More than 2 million U.S. high schoolers participate today, including 81,000 students in Michigan, and that number is growing. Early middle colleges — high schools that offer college courses in-house — have also expanded.

Yet Dave Dugger, executive director of the Washtenaw Educational Options Consortium, worries that the number of students enrolling in dual enrollment in Michigan could be slowing down.

Although some influential policymakers have expressed interest in dual enrollment, the idea hasn’t developed the popular support necessary to drive a major change to the deeply ingrained timeline on which American education is based.

“We’re a time-based system,” he said. “Everyone filters education through their educational experience, which tends to be 30 years behind the times.”

Dugger has spent the last 25 years creating dual enrollment programs and helping educational organizations build their own. He says it’s just common sense to allow motivated high school students to take the more challenging coursework offered in college.

And as advocates often point out, there are plenty of other perks.

By accumulating college credits in high school, students can save money on tuition, no small matter at a time when Michigan families are paying more than ever for college. The classes prepare them for the fast pace of college work. And crucially, they shorten the path to a college degree, increasing the odds that students will end up with a credential.
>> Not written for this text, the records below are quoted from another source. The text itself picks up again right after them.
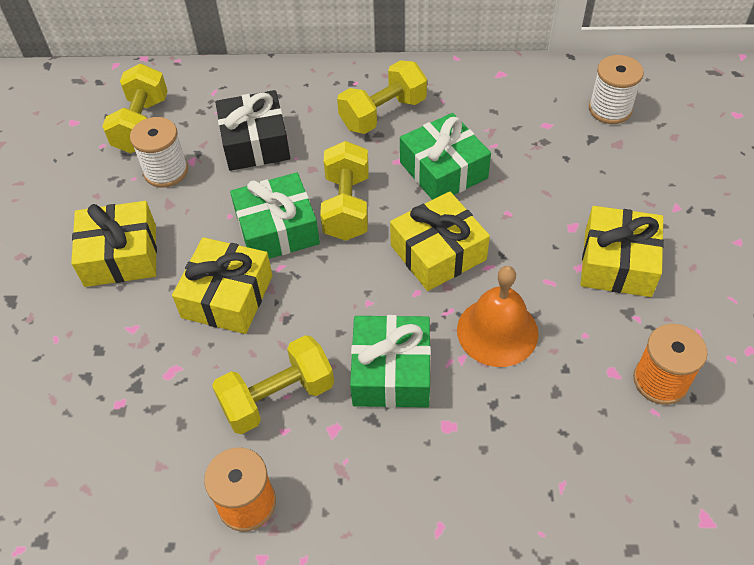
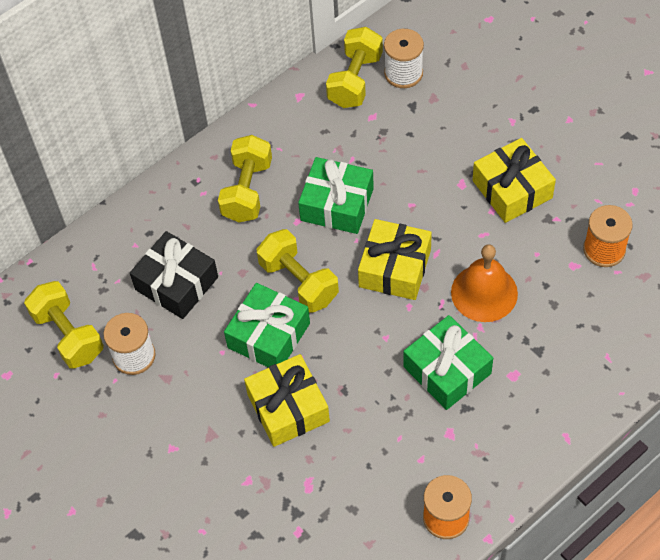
camera: 40 degrees left, 5 degrees up
(121, 255) = (177, 441): yellow gift -> none
(277, 397) = (395, 443): yellow dumbbell -> yellow dumbbell (355, 80)

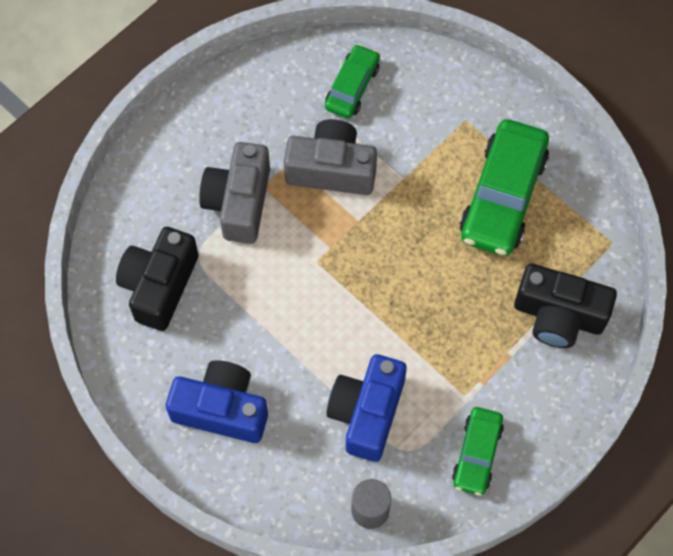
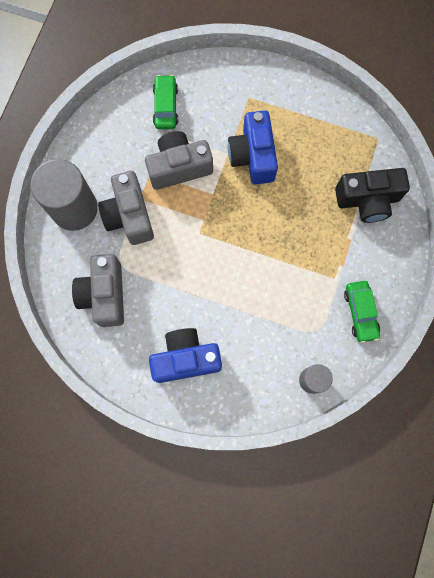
camera: 25 degrees left, 10 degrees up
(159, 285) = (104, 295): black camera -> grey camera
(175, 164) = (74, 208): none -> grey cylinder
(367, 413) = (279, 318): blue camera -> blue camera (253, 156)
(503, 196) = (296, 137): green car -> none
That fact alone might be enough to win a powerful ally in Gov. Gretchen Whitmer, who focused her State of the State address on Michigan’s relatively low rate of college completion.
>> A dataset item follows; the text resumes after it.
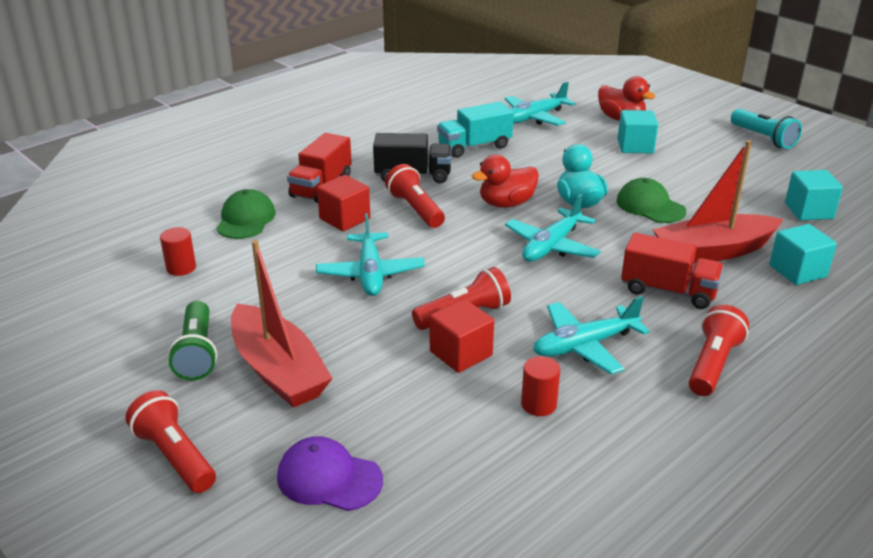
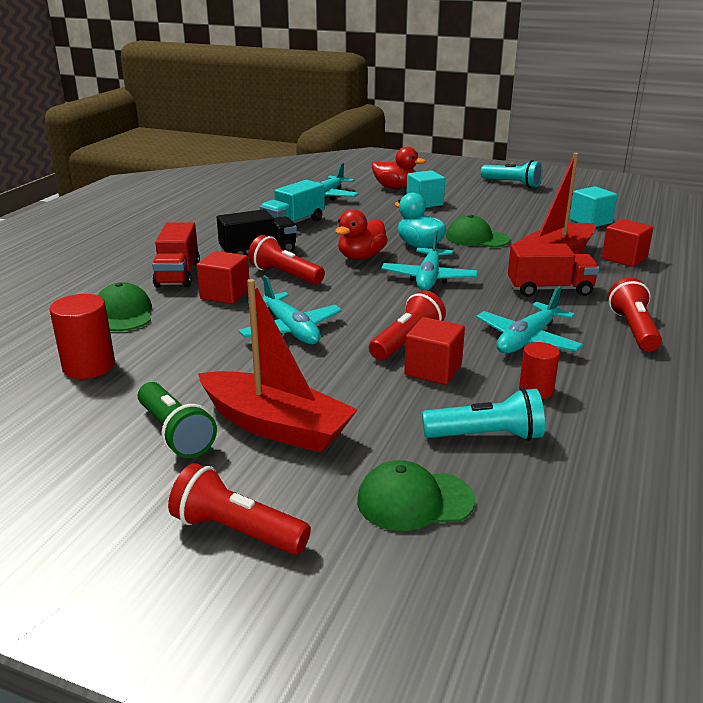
camera: 25 degrees left, 5 degrees down
(181, 268) = (89, 366): red cylinder -> red cylinder, size x1.57
(329, 478) = (414, 500): purple cap -> green cap
(446, 437) = (486, 436): none -> turquoise flashlight
(797, 271) = (624, 258): turquoise cube -> red cube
“Dual enrollment becomes a contributor to increasing education attainment in the state,” said Doug Ross, Whitmer’s newly appointed senior advisor on higher education attainment and economic development. “As the full strategy is laid out for moving from roughly 43 percent [of Michiganders age 25 to 65 with a college degree] to 60 percent in the next decade, dual enrollment is an issue that will come on the table early in the process.”

The cap was put in place in 2005 to ensure that school districts wouldn’t be forced to pay too much for college courses. Districts don’t have to promote dual enrollment, but they can’t opt out of it, either.

The legislature has shown little interest in lifting the cap — the last effort to do so passed the state senate last year but did not pass the house. No bills introduced in the legislature this session would lift limits on dual enrollment, Miller said.

The problem that the cap sets out to solve could be fixed, in theory, with a carrot. Miller says the state should send extra funding to school districts who otherwise would have trouble making the case for dual enrollment.

But that proposal could run into trouble in the statehouse. The Republican legislature has voiced skepticism about new spending, while the Democratic governor is trying to find revenue for several major initiatives at once.

Sarah Anthony, a newly elected Democratic state representative from Lansing (her district does not include Michigan State University), is tired of waiting for people to grasp the stakes of this debate.

While lawmakers fail to come up with a solution, she said, far too few students are completing college. The effects are especially pronounced on students who, like her, are the first in their family to attend college.

“As you sit in some of these rooms, sometimes you have to step back and say, who’s looking out for students and families?” she said.